Request a:
Output the full article excerpt on TANF applicants in Wisconsin word for word.

Academic journal article Social Work Research

The Extended TANF Application Period and Applicant Outcomes: Evidence from Wisconsin

Academic journal article Social Work Research

The Extended TANF Application Period and Applicant Outcomes: Evidence from Wisconsin

Article excerpt

This article examines the characteristics and income patterns associated with welfare entry and nonentry in the context of an extended application period for a sample of 1,664 women who applied for Temporary Assistance for Needy Families services in Wisconsin in the fall of 2006. The study uses data derived from the systematic review of caseworker notes as well as administrative data on welfare participation, earnings, child support, the Supplemental Nutrition Assistance Program, Earned Income Tax Credit estimates, and Supplemental Security Income receipt. It finds that about one-half of those who applied for services did not enter the welfare program within a 60-day time frame. Results indicate that those with consistent employment prior to applying for services, those with very young children, and pregnant applicants are less likely to drop out. In examining differences in economic well-being in the year following an application, the study finds that those who applied for and entered welfare (participants) and those who applied for but did not enter (dropouts) generally had similarly high levels of poverty. However, dropouts had higher rates of deep poverty, with some subgroups--such as those who had declined services--fating better than others.

Stored data entries:
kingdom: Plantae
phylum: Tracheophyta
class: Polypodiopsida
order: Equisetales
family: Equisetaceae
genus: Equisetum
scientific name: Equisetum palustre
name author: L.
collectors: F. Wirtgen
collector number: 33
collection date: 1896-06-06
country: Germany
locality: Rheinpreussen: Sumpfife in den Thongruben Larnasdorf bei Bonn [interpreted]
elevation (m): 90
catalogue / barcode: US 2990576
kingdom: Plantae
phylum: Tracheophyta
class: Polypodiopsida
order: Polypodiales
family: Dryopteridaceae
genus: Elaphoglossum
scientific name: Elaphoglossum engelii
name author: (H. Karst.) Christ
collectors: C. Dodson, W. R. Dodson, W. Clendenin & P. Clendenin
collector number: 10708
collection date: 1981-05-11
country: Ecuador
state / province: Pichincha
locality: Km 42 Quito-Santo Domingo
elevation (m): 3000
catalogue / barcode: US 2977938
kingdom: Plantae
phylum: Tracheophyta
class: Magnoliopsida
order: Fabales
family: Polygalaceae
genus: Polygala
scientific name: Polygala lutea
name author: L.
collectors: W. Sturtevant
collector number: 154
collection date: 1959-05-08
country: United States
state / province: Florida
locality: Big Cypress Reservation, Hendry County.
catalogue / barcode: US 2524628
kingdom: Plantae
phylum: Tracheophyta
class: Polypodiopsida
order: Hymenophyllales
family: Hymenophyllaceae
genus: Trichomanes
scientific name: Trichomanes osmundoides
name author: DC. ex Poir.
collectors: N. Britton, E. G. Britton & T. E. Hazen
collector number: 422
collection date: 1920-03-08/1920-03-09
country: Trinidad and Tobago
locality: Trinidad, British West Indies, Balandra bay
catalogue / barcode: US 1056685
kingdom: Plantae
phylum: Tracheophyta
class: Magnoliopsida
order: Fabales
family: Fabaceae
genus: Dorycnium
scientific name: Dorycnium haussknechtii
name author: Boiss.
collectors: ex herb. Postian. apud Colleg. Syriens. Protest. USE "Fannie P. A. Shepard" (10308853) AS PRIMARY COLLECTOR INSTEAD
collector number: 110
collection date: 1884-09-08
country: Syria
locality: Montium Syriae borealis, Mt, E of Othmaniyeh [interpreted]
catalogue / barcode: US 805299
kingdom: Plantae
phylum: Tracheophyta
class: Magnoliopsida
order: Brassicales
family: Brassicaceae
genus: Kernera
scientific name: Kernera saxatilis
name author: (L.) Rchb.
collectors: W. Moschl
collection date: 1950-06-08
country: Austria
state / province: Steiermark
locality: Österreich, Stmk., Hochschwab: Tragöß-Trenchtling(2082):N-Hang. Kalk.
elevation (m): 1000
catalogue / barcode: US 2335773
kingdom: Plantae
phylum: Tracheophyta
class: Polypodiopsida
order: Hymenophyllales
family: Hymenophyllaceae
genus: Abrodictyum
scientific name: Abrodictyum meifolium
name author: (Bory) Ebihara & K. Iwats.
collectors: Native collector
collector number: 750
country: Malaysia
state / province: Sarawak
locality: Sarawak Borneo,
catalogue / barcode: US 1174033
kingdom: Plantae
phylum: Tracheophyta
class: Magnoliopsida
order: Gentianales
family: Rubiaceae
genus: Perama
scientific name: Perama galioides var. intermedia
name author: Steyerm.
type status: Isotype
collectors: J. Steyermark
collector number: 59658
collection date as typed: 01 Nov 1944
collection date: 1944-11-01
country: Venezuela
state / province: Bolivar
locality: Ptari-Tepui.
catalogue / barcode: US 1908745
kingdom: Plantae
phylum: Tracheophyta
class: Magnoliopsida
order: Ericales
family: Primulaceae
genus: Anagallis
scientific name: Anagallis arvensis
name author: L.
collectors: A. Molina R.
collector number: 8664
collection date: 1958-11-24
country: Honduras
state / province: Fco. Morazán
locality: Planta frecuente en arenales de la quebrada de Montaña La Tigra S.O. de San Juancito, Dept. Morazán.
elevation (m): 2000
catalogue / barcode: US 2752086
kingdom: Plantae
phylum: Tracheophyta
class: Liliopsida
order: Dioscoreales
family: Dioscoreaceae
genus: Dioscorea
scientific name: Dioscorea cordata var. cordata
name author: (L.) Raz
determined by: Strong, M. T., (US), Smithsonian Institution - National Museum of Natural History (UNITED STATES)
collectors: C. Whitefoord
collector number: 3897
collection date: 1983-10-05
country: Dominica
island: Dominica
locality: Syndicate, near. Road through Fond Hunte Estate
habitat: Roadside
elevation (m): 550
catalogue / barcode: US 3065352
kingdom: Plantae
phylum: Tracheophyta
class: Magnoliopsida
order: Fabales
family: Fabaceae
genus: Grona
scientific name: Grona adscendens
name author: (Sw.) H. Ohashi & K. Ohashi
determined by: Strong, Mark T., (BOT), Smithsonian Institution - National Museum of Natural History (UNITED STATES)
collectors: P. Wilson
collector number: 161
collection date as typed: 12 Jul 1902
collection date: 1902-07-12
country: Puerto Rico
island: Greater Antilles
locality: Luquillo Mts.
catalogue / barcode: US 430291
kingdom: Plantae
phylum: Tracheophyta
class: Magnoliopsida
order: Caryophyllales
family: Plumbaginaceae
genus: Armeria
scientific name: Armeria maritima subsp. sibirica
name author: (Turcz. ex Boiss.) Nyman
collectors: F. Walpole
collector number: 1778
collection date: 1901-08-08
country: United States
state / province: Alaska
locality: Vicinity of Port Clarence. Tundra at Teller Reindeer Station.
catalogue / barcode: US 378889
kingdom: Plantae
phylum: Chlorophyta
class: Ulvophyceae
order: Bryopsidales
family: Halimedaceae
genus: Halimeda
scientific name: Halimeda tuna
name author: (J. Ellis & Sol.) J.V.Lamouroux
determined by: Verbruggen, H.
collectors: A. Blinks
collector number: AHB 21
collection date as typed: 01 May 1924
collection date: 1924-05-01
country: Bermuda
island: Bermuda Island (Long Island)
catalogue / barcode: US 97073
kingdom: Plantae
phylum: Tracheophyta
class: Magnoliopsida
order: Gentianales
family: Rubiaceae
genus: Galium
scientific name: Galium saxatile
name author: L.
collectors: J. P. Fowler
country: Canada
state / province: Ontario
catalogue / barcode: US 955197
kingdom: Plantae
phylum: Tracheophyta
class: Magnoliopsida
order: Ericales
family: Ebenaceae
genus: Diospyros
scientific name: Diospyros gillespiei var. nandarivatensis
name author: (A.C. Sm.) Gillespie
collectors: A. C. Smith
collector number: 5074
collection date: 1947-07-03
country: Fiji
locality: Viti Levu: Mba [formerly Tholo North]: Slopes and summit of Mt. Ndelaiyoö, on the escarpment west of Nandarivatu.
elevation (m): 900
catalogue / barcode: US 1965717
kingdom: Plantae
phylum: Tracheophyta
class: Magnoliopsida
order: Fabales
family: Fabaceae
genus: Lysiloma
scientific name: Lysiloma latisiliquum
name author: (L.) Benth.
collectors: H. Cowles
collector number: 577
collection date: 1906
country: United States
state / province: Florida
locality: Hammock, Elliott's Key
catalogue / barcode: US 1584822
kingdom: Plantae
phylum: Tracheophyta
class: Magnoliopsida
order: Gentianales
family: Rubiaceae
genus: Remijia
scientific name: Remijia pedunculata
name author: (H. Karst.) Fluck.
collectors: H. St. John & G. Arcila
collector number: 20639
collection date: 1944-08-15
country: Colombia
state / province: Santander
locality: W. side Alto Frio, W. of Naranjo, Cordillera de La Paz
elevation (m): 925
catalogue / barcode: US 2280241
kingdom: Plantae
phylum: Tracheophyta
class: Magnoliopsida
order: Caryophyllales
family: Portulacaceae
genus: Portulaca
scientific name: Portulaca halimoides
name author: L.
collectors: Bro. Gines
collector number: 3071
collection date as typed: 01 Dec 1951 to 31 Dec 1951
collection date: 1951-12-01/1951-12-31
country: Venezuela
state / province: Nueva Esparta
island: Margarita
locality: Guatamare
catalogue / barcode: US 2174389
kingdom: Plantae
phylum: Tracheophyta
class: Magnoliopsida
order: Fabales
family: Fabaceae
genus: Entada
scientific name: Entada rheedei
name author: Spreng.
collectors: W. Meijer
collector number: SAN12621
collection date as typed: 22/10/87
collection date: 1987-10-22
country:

Request b:
Return the stretch of the records from the line containing "country: Colombia" through the end of the records, reproduced without any change.

Written answer a:
Academic journal article Social Work Research

The Extended TANF Application Period and Applicant Outcomes: Evidence from Wisconsin

Academic journal article Social Work Research

The Extended TANF Application Period and Applicant Outcomes: Evidence from Wisconsin

Article excerpt

This article examines the characteristics and income patterns associated with welfare entry and nonentry in the context of an extended application period for a sample of 1,664 women who applied for Temporary Assistance for Needy Families services in Wisconsin in the fall of 2006. The study uses data derived from the systematic review of caseworker notes as well as administrative data on welfare participation, earnings, child support, the Supplemental Nutrition Assistance Program, Earned Income Tax Credit estimates, and Supplemental Security Income receipt. It finds that about one-half of those who applied for services did not enter the welfare program within a 60-day time frame. Results indicate that those with consistent employment prior to applying for services, those with very young children, and pregnant applicants are less likely to drop out. In examining differences in economic well-being in the year following an application, the study finds that those who applied for and entered welfare (participants) and those who applied for but did not enter (dropouts) generally had similarly high levels of poverty. However, dropouts had higher rates of deep poverty, with some subgroups--such as those who had declined services--fating better than others.

Written answer b:
country: Colombia
state / province: Santander
locality: W. side Alto Frio, W. of Naranjo, Cordillera de La Paz
elevation (m): 925
catalogue / barcode: US 2280241
kingdom: Plantae
phylum: Tracheophyta
class: Magnoliopsida
order: Caryophyllales
family: Portulacaceae
genus: Portulaca
scientific name: Portulaca halimoides
name author: L.
collectors: Bro. Gines
collector number: 3071
collection date as typed: 01 Dec 1951 to 31 Dec 1951
collection date: 1951-12-01/1951-12-31
country: Venezuela
state / province: Nueva Esparta
island: Margarita
locality: Guatamare
catalogue / barcode: US 2174389
kingdom: Plantae
phylum: Tracheophyta
class: Magnoliopsida
order: Fabales
family: Fabaceae
genus: Entada
scientific name: Entada rheedei
name author: Spreng.
collectors: W. Meijer
collector number: SAN12621
collection date as typed: 22/10/87
collection date: 1987-10-22
country:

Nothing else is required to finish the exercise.